**EXERCISES**
1 – List every time stamp that opens an update in the liveblog post.
2 – Answer these questions from the liveblog post:
(a) Which annual edition of the Video Music Awards does the post cover?
(b) For which song does Janet come out in the dance montage?
(c) Which award does Taylor Swift win?
3 – Update the liveblog post between "9:12: Janet coming" and "in no time!", inclusive, replacing "Very good call" with "Smart move".

**PROVIDED TEXT**
####
Intensities in Ten Suburbs

Just another weblog

Livebloggin’: The 2009 Video Music Awards

Posted by Andrew Unterberger on September 13, 2009

Kanye Taylor

Amidst a borderline-historic night for quality American Television–the Packers and Broncos, the Phillies and Mets, the season finale of True Blood, the series finale of King of the Hill, reruns of Beef: The MC Battles on FUSE–I still can’t resist the lure of the 26th annual Video Music Awards on MTV. I started off thinking I could suffice with Twitter updates, but quickly realized only a running diary (like last year’s!) would suffice. So I’m backlogged for the first twenty minutes or so from my Twittering, but after that it’s all exclusive shit! Relive the magic with me, won’t you?

9:02: Madonna to give an introductory speech about Michael Jackson. She still looks pretty good for a 63-year-old.

9:06: This MJ eulogy is an extremely weighty way to lead off the VMAs. Whatever happened to Fartman and petulant Rage Against the Machine bassists?

9:12: Janet coming out for “Scream” in MJ dance montage. Very good call, MTV.

9:14: Who keeps inviting Katy Perry to perform at these things? Wasn’t me.

9:18: Russell Brand–I still like him. Good mix of legitimately funny and “funny how much he’s weirding out the audience” funny.

9:22: Wale: Graduated to MTV award show house-band status! He’ll be as big as the Raconteurs in no time!

9:24: Taylor Swift wins amidst heady competition for Best Female Video. Now she’s gonna have to do the false modesty thing.
####
(Dataset entries)
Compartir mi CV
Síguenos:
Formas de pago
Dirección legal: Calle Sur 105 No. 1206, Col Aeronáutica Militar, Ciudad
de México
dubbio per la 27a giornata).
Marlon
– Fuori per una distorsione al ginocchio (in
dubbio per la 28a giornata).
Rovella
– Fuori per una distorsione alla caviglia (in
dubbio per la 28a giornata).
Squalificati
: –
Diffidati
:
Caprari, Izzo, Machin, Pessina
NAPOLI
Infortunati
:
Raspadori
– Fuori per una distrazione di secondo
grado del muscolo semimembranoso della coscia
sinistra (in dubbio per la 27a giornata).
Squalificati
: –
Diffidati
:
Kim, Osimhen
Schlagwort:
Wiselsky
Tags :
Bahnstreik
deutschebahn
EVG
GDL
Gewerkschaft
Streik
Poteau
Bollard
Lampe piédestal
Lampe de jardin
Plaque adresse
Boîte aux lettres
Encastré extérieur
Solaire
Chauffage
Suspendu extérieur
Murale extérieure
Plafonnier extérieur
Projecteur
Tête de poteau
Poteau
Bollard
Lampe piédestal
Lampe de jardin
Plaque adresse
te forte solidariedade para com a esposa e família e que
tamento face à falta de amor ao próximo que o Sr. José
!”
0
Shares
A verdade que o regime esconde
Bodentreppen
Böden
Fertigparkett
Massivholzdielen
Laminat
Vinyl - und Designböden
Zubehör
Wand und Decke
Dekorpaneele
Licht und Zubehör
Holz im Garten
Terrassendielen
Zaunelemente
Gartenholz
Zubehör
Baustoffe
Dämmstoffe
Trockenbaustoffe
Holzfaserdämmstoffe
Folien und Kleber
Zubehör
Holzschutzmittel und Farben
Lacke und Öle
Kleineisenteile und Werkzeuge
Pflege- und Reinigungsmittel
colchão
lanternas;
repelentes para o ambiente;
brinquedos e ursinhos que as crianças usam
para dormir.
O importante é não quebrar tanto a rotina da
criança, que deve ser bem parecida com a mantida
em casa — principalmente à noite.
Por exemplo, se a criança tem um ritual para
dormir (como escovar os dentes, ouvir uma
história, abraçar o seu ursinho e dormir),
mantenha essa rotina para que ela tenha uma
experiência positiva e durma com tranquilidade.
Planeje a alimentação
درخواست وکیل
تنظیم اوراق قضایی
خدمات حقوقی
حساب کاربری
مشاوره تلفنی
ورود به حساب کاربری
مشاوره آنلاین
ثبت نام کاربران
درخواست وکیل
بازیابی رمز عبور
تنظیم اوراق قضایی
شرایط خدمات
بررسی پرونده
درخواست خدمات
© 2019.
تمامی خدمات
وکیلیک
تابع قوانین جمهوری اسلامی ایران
####
**PER-TASK ANSWERS**
1 – 9:02, 9:06, 9:12, 9:14, 9:18, 9:22, 9:24

2 –
(a) The 26th
(b) "Scream"
(c) Best Female Video

3 –
9:12: Janet coming out for “Scream” in MJ dance montage. Smart move, MTV.

9:14: Who keeps inviting Katy Perry to perform at these things? Wasn’t me.

9:18: Russell Brand–I still like him. Good mix of legitimately funny and “funny how much he’s weirding out the audience” funny.

9:22: Wale: Graduated to MTV award show house-band status! He’ll be as big as the Raconteurs in no time!